İsmail Özkök'den söz aldık. Bunun üzerine çoban yanımızdan uzaklaşmış ve sürüsünün başına ulaşmıştı bile. Olasıdır kendini oldukça hafiflemiş hüssediyordu. Tarlanın ortasında böğürtlen ve diğer çalılardın kümeleşmesinden oluşan çalılık adasının kıvrılan yolundan güçlükle ilerleyip taşı bulduk. Yaklaşık 2-3 m. çapındaki yuvarlak bir boşluğun ortasındaydı. Çevresinde bir adam boyunu aşan böğürtlen çalıları, alıç ağaçları ve dikenli sarmaşıklar öylesine birbirine dolanmış ki, gerçekten bir metre ötede gizlenen birini görmek olanaksızdı. Üstelik o denli çok çocuk zıbını, entari, kazak ve çorap parçaları var ki çalılar üzerinde, sanki paçavradan bir duvar oluşmuş.

* * * * * * *

■ Görev ■
Yukarıdaki, çalılıkta taşın bulunuşunu anlatan metni baştan sona, hiçbir harfini değiştirmeden kopyalayın.

■ Verilen Kayıtlar ■
* * * * * * *

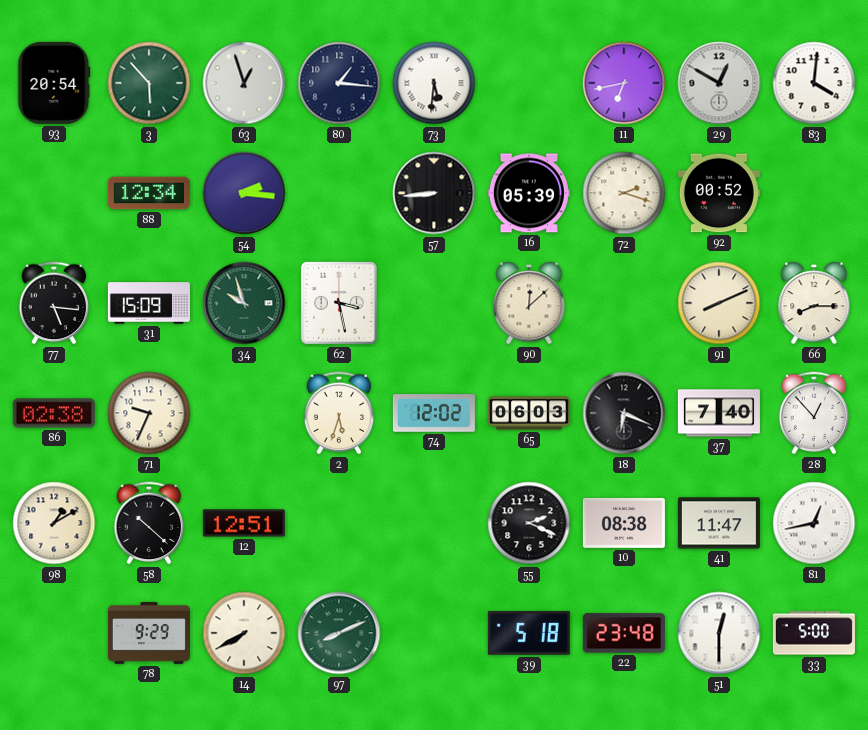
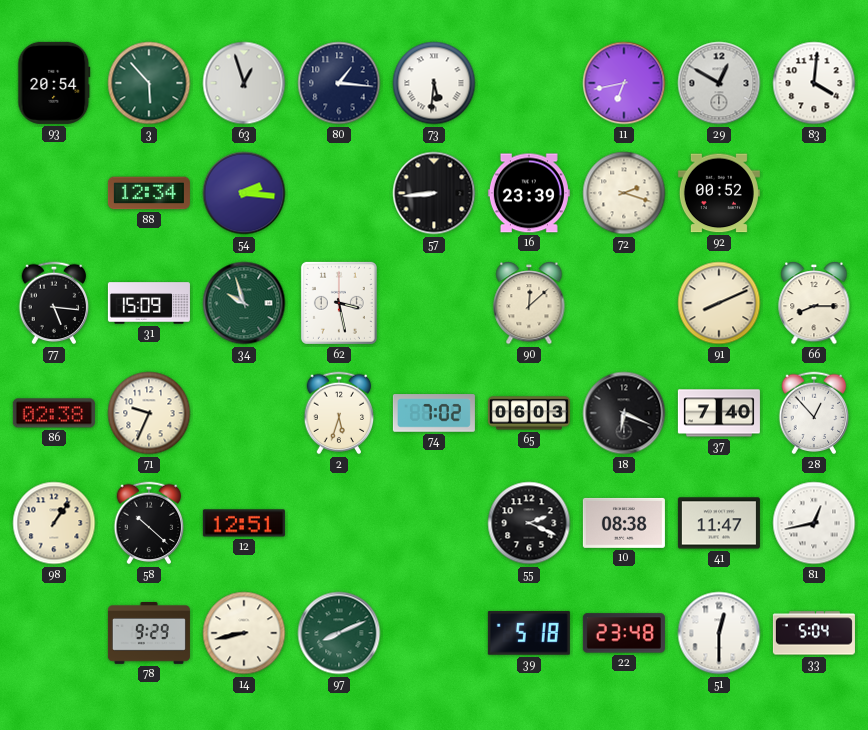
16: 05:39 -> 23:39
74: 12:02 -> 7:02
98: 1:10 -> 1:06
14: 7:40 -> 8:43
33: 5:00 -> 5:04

* * * * * * *

■ Yanıt ■
İsmail Özkök'den söz aldık. Bunun üzerine çoban yanımızdan uzaklaşmış ve sürüsünün başına ulaşmıştı bile. Olasıdır kendini oldukça hafiflemiş hüssediyordu. Tarlanın ortasında böğürtlen ve diğer çalılardın kümeleşmesinden oluşan çalılık adasının kıvrılan yolundan güçlükle ilerleyip taşı bulduk. Yaklaşık 2-3 m. çapındaki yuvarlak bir boşluğun ortasındaydı. Çevresinde bir adam boyunu aşan böğürtlen çalıları, alıç ağaçları ve dikenli sarmaşıklar öylesine birbirine dolanmış ki, gerçekten bir metre ötede gizlenen birini görmek olanaksızdı. Üstelik o denli çok çocuk zıbını, entari, kazak ve çorap parçaları var ki çalılar üzerinde, sanki paçavradan bir duvar oluşmuş.